Jeder Meister produziert mindestens zwei Sorten
Wie viele Bratwürste sie pro Jahr genaus produziert, „das weiß ich ehrlich gesagt nicht.“ Muss sie wohl auch nicht: Hauptsache, die Bratwurst wird verkauft und schmeckt. Egal, ob mit feingehäcktem Brät, das mit Sahne verfeinert ist; ob es eine Bierbratwurst mit feiner Malznote ist; ob dazu „Senft, das einzige Fränkische Wort mit hartem T“ oder Kree – woanders als Meerrettich bekannt – gereicht wird. Auch beim „Verein zur Förderung der fränkischen Bratwurstkultur e.V.“ (Vorsitzender ist der Pegnitzer SPD-Bürgermeister Uwe Raab), der den Bratwurstgipfel ins Leben gerufen hat, kann man zur reinen Bratwurstmenge nichts sagen. Denn „die Vielfalt ist schier unergründlich. Und mit dem Kreativ-Wettbewerb haben wir eine grenzenlose Vielfalt eröffnet.“
Dem kann Konrad Ammon aus Fürth nur beipflichten: „Jeder handwerkliche Betrieb hat bestimmt zwei eigene Sorten im Angebot.“ Mehr als 1500 verschiedene Würste schätzt er, landen demnach regelmäßig auf fränkischen Tellern. Aber auch der Metzger-Landesinnungsmeister kann zur verkaufen Zahl von Fränkischen Bratwürsten nichts sagen.

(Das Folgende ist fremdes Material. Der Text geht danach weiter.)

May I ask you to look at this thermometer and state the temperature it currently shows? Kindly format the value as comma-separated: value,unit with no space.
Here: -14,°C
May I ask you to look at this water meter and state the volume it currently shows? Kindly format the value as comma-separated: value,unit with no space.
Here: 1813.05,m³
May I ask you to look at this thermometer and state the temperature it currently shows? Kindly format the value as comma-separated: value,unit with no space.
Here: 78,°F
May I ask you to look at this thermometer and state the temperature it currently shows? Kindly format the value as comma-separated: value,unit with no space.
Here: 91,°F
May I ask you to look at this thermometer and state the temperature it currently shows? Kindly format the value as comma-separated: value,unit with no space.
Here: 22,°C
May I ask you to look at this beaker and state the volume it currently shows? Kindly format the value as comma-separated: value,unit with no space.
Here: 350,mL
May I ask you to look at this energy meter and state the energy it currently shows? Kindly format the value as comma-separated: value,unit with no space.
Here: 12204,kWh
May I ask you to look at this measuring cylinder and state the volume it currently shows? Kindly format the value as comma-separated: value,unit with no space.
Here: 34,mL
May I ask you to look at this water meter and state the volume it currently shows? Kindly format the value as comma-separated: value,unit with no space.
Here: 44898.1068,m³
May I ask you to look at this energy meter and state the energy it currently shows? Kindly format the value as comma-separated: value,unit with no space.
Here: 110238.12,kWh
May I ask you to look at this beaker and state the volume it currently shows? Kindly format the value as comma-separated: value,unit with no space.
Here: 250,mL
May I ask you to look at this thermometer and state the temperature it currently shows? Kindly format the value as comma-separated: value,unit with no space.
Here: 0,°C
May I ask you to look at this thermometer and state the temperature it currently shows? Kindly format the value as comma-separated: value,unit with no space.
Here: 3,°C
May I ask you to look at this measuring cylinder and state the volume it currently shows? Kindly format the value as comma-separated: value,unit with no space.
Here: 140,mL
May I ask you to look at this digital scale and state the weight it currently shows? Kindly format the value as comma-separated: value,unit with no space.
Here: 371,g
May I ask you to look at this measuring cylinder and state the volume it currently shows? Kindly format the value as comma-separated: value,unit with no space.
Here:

Ihre heiße Liebe zur Bratwurst teilen die Franken im Übrigen mit den benachbarten Thüringern. Deren „Freunde der Thüringer Bratwurst e.V.“ haben sogar das erste Deutsche Bratwurstmuseum errichtet. (Adresse: Bratwurstweg 1, 99310 Wachsenburg). Für die Thüringer ist die Bratwurst sowohl Identitätskatalysator wie Teil der Kriegsgeschichte: Die Belagerung der Gemeinde Stadtilm bei Erfurt etwa wurde 1450 erfolglos abgebrochen, weil die Einwohner den Angreifern Bratwürste (von ihrer al-lerletzten Sau) entgegen hielten und damit ihre Durchhaltekraft unter Beweis stellten. Die Belagerer hatten auf Aushungern gesetzt; entmutigt und selbst ausgehungert zogen sie ab. Die Gemeinde Stadtilm war gerettet.